Sadık demokrasinin namusu olmakla birlikte, milletin egemenliğinin vasıtasıdır. Bireysel hak ve özgürlüklerin evrensel bir hak, demokrasinin ana birey olduğu benimseniyorsa sandıktan çıkan sonuça riayet de bir görev halini alacaktır.
"Kurmaca mahkemeler, cuntası eğilimler demokrasiyi kötürümde bırakmış, özgürlükleri sekteye uğratmıştır. Maalesef demokrasi tarihimiz aynı zamanda darbeler tarihidir. Bunun bugüne kadar uzanan yansımaları siyasi ve toplumsal hayatımıza düğüm üstüne düğüm atmıştır.
Her darbenin, her muhtıranın iç ve dış lobileri, karanlıkları vardır ve bilinmektedir. Darbe yanlış bir karardır ve zulümdür. Darbelerin çizeceği bir gelecek rotası kesinlikle olamayacaktır. Yassıada yıllardır demokrasi aygıtlarının, hukuk cinayetlerinin mihrakıyla anılmıştır. Demokrasi defalarca uçurumdan dönmüştür. Aslında uçurumdan dönen Türkiye'dir. Ancak darbecilerin bugüne kadar dikkate almadıkları bir gerçek varsa şudur: Yenemeyecekleri milletimizin bileği değil, soylu ve cesur yüreğidir.
"Şimdiye kadar bizim inancımız ve ilkesel beyanımız hiç değişmemiştir. Sandık milli iradenin beşiği, demokrasinin müstesna gücüdür. Aklından darbe geçiren, sandıkta bulamadığını sokaklarda arayan herkes kaybetmeye mahkumdur.
Türk milleti karamsarlığı itekleye itekleye milli uyanışı dürte dürte iradesine sahip çıkmış, kahramanlığın zirvesine tırmanmıştır. Demokrasi kamburlarını attıktan, bir ve beraber olduktan sonra 21. yüzyıl Türk asrı olacaktır.
İbni-i Haldun 'akıl sıhhatli bir ölçüdür' demişti. Biz aklın üstüne değil, meselelere bizatihi Türk aklıyla bakarız. Sonuna kadar da bakmayı sürdüreceğiz. Dünden ders alarak geleceğin muazzez günlerine şartlara ve olaylara körü körüne boyun eğmeyen Cumhur İttifakı'yla ulaşılacaktır.

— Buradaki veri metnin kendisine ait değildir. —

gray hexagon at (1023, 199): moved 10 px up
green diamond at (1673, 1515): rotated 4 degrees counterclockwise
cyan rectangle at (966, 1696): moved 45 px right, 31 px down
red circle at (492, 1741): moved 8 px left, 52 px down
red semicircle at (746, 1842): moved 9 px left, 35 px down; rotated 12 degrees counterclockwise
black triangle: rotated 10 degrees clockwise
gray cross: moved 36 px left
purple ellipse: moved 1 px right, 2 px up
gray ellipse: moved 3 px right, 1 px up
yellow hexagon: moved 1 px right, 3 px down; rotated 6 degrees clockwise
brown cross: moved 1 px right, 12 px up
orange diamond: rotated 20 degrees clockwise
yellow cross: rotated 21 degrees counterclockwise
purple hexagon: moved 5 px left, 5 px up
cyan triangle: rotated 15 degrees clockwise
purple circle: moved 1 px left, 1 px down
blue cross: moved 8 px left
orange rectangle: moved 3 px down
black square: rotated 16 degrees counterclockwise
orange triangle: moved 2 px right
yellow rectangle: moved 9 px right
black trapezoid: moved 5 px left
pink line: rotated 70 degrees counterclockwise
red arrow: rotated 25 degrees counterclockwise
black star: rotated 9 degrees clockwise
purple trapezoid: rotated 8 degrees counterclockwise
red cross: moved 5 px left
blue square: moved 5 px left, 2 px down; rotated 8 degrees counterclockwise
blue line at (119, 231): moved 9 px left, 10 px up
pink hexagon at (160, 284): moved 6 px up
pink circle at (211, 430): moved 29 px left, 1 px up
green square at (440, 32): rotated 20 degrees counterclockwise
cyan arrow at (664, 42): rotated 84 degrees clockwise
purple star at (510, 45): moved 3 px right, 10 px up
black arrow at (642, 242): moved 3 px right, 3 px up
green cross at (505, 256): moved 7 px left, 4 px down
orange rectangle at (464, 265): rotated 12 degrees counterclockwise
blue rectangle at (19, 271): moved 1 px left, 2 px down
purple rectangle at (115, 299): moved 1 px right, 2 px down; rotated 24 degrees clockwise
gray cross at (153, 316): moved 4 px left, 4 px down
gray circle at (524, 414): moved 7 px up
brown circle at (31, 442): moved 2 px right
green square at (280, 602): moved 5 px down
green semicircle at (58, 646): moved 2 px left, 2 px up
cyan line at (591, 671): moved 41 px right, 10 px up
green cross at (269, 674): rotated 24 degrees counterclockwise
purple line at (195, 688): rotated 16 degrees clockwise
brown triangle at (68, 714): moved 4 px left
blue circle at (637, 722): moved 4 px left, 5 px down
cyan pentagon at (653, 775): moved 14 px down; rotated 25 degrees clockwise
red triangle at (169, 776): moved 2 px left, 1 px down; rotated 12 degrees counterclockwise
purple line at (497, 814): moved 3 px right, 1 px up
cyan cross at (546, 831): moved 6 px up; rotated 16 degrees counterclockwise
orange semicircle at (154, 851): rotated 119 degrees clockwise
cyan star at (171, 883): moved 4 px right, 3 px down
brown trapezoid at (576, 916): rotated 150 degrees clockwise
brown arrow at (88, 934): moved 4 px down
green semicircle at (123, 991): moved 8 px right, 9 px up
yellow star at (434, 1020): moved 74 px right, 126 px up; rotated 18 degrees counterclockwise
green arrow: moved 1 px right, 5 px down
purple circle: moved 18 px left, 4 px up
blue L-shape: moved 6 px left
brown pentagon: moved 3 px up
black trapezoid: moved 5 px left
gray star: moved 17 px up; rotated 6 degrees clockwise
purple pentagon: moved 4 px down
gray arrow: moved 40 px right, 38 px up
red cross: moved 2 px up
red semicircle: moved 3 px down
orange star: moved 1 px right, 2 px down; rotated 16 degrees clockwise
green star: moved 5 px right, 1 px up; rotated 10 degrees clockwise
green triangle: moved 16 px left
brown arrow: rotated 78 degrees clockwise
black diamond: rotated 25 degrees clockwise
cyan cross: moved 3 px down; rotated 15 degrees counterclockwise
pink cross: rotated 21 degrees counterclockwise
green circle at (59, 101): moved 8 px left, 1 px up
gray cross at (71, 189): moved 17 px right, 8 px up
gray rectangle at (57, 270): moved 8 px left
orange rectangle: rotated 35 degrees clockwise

Geleceğin gücü Türkiye'dir.
"Demokrasi ve Özgürlükler Adası'nın hayırlı olmasını temenni ediyorum, aziz milletimize samimi hizmet eden, taş üstüne taş koyan bütün kahramanlarımızı anıyorum. Merhum Başbakan Adnan Menderes'e, Fatin Rüştü Zorlu'ya, Hasan Polatkan'a Allah'tan rahmen diliyorum."